Requirement
Where "name" appears in a line of the entries below, that line should be copied.
Input for this task: Begin
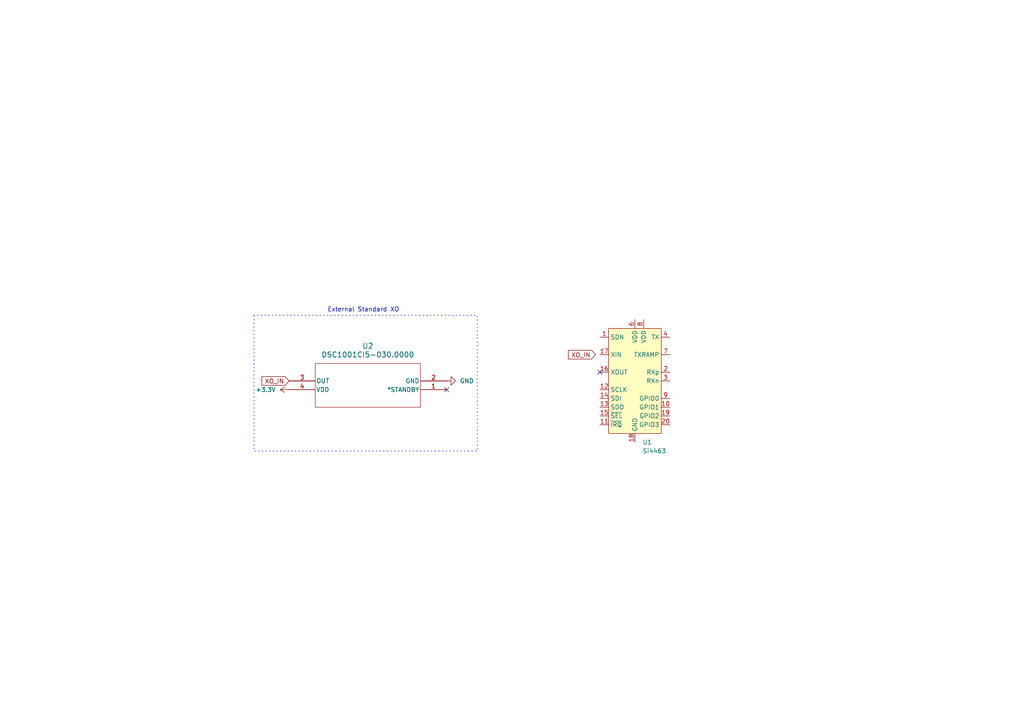
<source format=kicad_sch>
(kicad_sch
	(version 20231120)
	(generator "eeschema")
	(generator_version "8.0")
	(uuid "26eecfd4-a49f-410b-9160-f78011a7a0d7")
	(paper "A4")
	
	(no_connect
		(at 173.99 107.95)
		(uuid "63c169ba-6691-4219-a52b-3d937026c2d0")
	)
	(no_connect
		(at 129.54 113.03)
		(uuid "75f90e29-32cb-4bac-8ba9-280214e3cbee")
	)
	(rectangle
		(start 73.66 91.44)
		(end 138.43 130.81)
		(stroke
			(width 0.254)
			(type dot)
			(color 23 47 255 1)
		)
		(fill
			(type none)
		)
		(uuid 047d2565-8d66-4043-9aa7-cd71da35be17)
	)
	(text "External Standard XO\n\n"
		(exclude_from_sim no)
		(at 105.41 90.932 0)
		(effects
			(font
				(size 1.27 1.27)
			)
		)
		(uuid "6dc0e1bf-e666-46ba-bd11-8d6f7c86f5aa")
	)
	(global_label "XO_IN"
		(shape input)
		(at 83.82 110.49 180)
		(fields_autoplaced yes)
		(effects
			(font
				(size 1.27 1.27)
			)
			(justify right)
		)
		(uuid "ea6fcb4f-37ed-4957-9b9a-03d65bd5d9d6")
		(property "Intersheetrefs" "${INTERSHEET_REFS}"
			(at 75.3919 110.49 0)
			(effects
				(font
					(size 1.27 1.27)
				)
				(justify right)
				(hide yes)
			)
		)
	)
	(global_label "XO_IN"
		(shape input)
		(at 172.72 102.87 180)
		(fields_autoplaced yes)
		(effects
			(font
				(size 1.27 1.27)
			)
			(justify right)
		)
		(uuid "ed948e9d-7f12-4bd2-bb34-2e25d2fa2ba9")
		(property "Intersheetrefs" "${INTERSHEET_REFS}"
			(at 164.2919 102.87 0)
			(effects
				(font
					(size 1.27 1.27)
				)
				(justify right)
				(hide yes)
			)
		)
	)
	(symbol
		(lib_id "power:+3.3V")
		(at 83.82 113.03 90)
		(unit 1)
		(exclude_from_sim no)
		(in_bom yes)
		(on_board yes)
		(dnp no)
		(fields_autoplaced yes)
		(uuid "0bc01da1-5e95-4f23-9eb1-58bfbee1f277")
		(property "Reference" "#PWR02"
			(at 87.63 113.03 0)
			(effects
				(font
					(size 1.27 1.27)
				)
				(hide yes)
			)
		)
		(property "Value" "+3.3V"
			(at 80.01 113.0299 90)
			(effects
				(font
					(size 1.27 1.27)
				)
				(justify left)
			)
		)
		(property "Footprint" ""
			(at 83.82 113.03 0)
			(effects
				(font
					(size 1.27 1.27)
				)
				(hide yes)
			)
		)
		(property "Datasheet" ""
			(at 83.82 113.03 0)
			(effects
				(font
					(size 1.27 1.27)
				)
				(hide yes)
			)
		)
		(property "Description" "Power symbol creates a global label with name \"+3.3V\""
			(at 83.82 113.03 0)
			(effects
				(font
					(size 1.27 1.27)
				)
				(hide yes)
			)
		)
		(pin "1"
			(uuid "107ff25f-a169-4778-9475-1bb85c424bc5")
		)
		(instances
			(project ""
				(path "/26eecfd4-a49f-410b-9160-f78011a7a0d7"
					(reference "#PWR02")
					(unit 1)
				)
			)
		)
	)
	(symbol
		(lib_id "Oscillator:DSC1001CI5-030.0000")
		(at 129.54 113.03 180)
		(unit 1)
		(exclude_from_sim no)
		(in_bom yes)
		(on_board yes)
		(dnp no)
		(fields_autoplaced yes)
		(uuid "6516e1c4-1b4d-4c07-95dc-1e3b5163594f")
		(property "Reference" "U2"
			(at 106.68 100.33 0)
			(effects
				(font
					(size 1.524 1.524)
				)
			)
		)
		(property "Value" "DSC1001CI5-030.0000"
			(at 106.68 102.87 0)
			(effects
				(font
					(size 1.524 1.524)
				)
			)
		)
		(property "Footprint" "CDFN4_3P2X2P5_MCH"
			(at 129.54 113.03 0)
			(effects
				(font
					(size 1.27 1.27)
					(italic yes)
				)
				(hide yes)
			)
		)
		(property "Datasheet" "DSC1001CI5-030.0000"
			(at 129.54 113.03 0)
			(effects
				(font
					(size 1.27 1.27)
					(italic yes)
				)
				(hide yes)
			)
		)
		(property "Description" ""
			(at 129.54 113.03 0)
			(effects
				(font
					(size 1.27 1.27)
				)
				(hide yes)
			)
		)
		(pin "3"
			(uuid "421cb0fc-bc1e-4725-8d18-21fd7abdec2d")
		)
		(pin "4"
			(uuid "7a2d964d-e75f-44e1-bbcf-75f2f2a24d13")
		)
		(pin "1"
			(uuid "cf6ad52a-54e3-45d2-b0df-52f3eb3ec324")
		)
		(pin "2"
			(uuid "930a849b-9732-4199-8c0e-aa3ac9dd3163")
		)
		(instances
			(project ""
				(path "/26eecfd4-a49f-410b-9160-f78011a7a0d7"
					(reference "U2")
					(unit 1)
				)
			)
		)
	)
	(symbol
		(lib_id "RF:Si4463")
		(at 184.15 110.49 0)
		(unit 1)
		(exclude_from_sim no)
		(in_bom yes)
		(on_board yes)
		(dnp no)
		(fields_autoplaced yes)
		(uuid "cd47ebcf-f5db-4a9d-b062-75eebd12e47a")
		(property "Reference" "U1"
			(at 186.3441 128.27 0)
			(effects
				(font
					(size 1.27 1.27)
				)
				(justify left)
			)
		)
		(property "Value" "Si4463"
			(at 186.3441 130.81 0)
			(effects
				(font
					(size 1.27 1.27)
				)
				(justify left)
			)
		)
		(property "Footprint" "Package_DFN_QFN:QFN-20-1EP_4x4mm_P0.5mm_EP2.6x2.6mm_ThermalVias"
			(at 184.15 80.01 0)
			(effects
				(font
					(size 1.27 1.27)
				)
				(hide yes)
			)
		)
		(property "Datasheet" "https://www.silabs.com/documents/public/data-sheets/Si4464-63-61-60.pdf"
			(at 176.53 113.03 0)
			(effects
				(font
					(size 1.27 1.27)
				)
				(hide yes)
			)
		)
		(property "Description" "High-Performance, Low-Current Sub-GHz Transceiver, +20dBm, Major bands 142-1050 MHz, QFN-20"
			(at 184.15 110.49 0)
			(effects
				(font
					(size 1.27 1.27)
				)
				(hide yes)
			)
		)
		(pin "1"
			(uuid "7a57b907-5703-4e1c-b71f-182920c0544f")
		)
		(pin "2"
			(uuid "33c0d94b-93db-4791-833f-71e0f7701c97")
		)
		(pin "20"
			(uuid "a94a2b3c-4fc4-4321-887e-553bfb904538")
		)
		(pin "18"
			(uuid "f27e7e9b-cf46-4159-98f0-51a0cc994329")
		)
		(pin "19"
			(uuid "0f173ba2-7781-408e-9b99-dbf63c51fd31")
		)
		(pin "17"
			(uuid "34837d60-4e05-432a-b51d-70925dba2930")
		)
		(pin "6"
			(uuid "81de90f6-c3fb-4ea1-a20e-eea13d90cd4e")
		)
		(pin "7"
			(uuid "9fe42846-d21d-4628-9b4c-3242c6f68143")
		)
		(pin "8"
			(uuid "543f7c30-2491-4a7c-8a6c-af78bdefa117")
		)
		(pin "13"
			(uuid "2bf86e7b-753f-454b-9095-d93bce8066ab")
		)
		(pin "10"
			(uuid "b8a0349f-e68f-46b2-9562-622f8a0ffbb5")
		)
		(pin "9"
			(uuid "e92d64ef-3c5b-43f3-bf86-1d9eeca50f14")
		)
		(pin "4"
			(uuid "f4ae0dc0-e383-4249-a96e-f55b4d3cc32f")
		)
		(pin "5"
			(uuid "cb83b00b-c416-487c-996c-d44c776cfe96")
		)
		(pin "21"
			(uuid "4ff6d51a-c4ec-4fa4-9552-856b7bf5fdbd")
		)
		(pin "3"
			(uuid "d93a4020-6195-47d5-aba8-c0c47e8d7a7f")
		)
		(pin "11"
			(uuid "78ed8f40-6f7d-4d43-8dbb-034f4f6034ae")
		)
		(pin "14"
			(uuid "654a7ff3-70a1-4248-a18f-2eda0e89e757")
		)
		(pin "16"
			(uuid "dedd34f1-ff06-4881-bda2-6942dfb1fb2d")
		)
		(pin "12"
			(uuid "47d35dd4-9f75-486c-97d9-492cdca588f9")
		)
		(pin "15"
			(uuid "e979ada6-afc6-4435-8f38-e89c68aec09a")
		)
		(instances
			(project ""
				(path "/26eecfd4-a49f-410b-9160-f78011a7a0d7"
					(reference "U1")
					(unit 1)
				)
			)
		)
	)
	(symbol
		(lib_id "power:GND")
		(at 129.54 110.49 90)
		(unit 1)
		(exclude_from_sim no)
		(in_bom yes)
		(on_board yes)
		(dnp no)
		(fields_autoplaced yes)
		(uuid "f415e368-da28-4238-a2bb-5f84c980cc9b")
		(property "Reference" "#PWR01"
			(at 135.89 110.49 0)
			(effects
				(font
					(size 1.27 1.27)
				)
				(hide yes)
			)
		)
		(property "Value" "GND"
			(at 133.35 110.4899 90)
			(effects
				(font
					(size 1.27 1.27)
				)
				(justify right)
			)
		)
		(property "Footprint" ""
			(at 129.54 110.49 0)
			(effects
				(font
					(size 1.27 1.27)
				)
				(hide yes)
			)
		)
		(property "Datasheet" ""
			(at 129.54 110.49 0)
			(effects
				(font
					(size 1.27 1.27)
				)
				(hide yes)
			)
		)
		(property "Description" "Power symbol creates a global label with name \"GND\" , ground"
			(at 129.54 110.49 0)
			(effects
				(font
					(size 1.27 1.27)
				)
				(hide yes)
			)
		)
		(pin "1"
			(uuid "f54dab5d-cdd2-4348-a195-27a59c965e13")
		)
		(instances
			(project ""
				(path "/26eecfd4-a49f-410b-9160-f78011a7a0d7"
					(reference "#PWR01")
					(unit 1)
				)
			)
		)
	)
	(sheet_instances
		(path "/"
			(page "1")
		)
	)
)

</source>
Input for this task: End
Output below
		(property "Description" "Power symbol creates a global label with name \"+3.3V\""
		(property "Description" "Power symbol creates a global label with name \"GND\" , ground"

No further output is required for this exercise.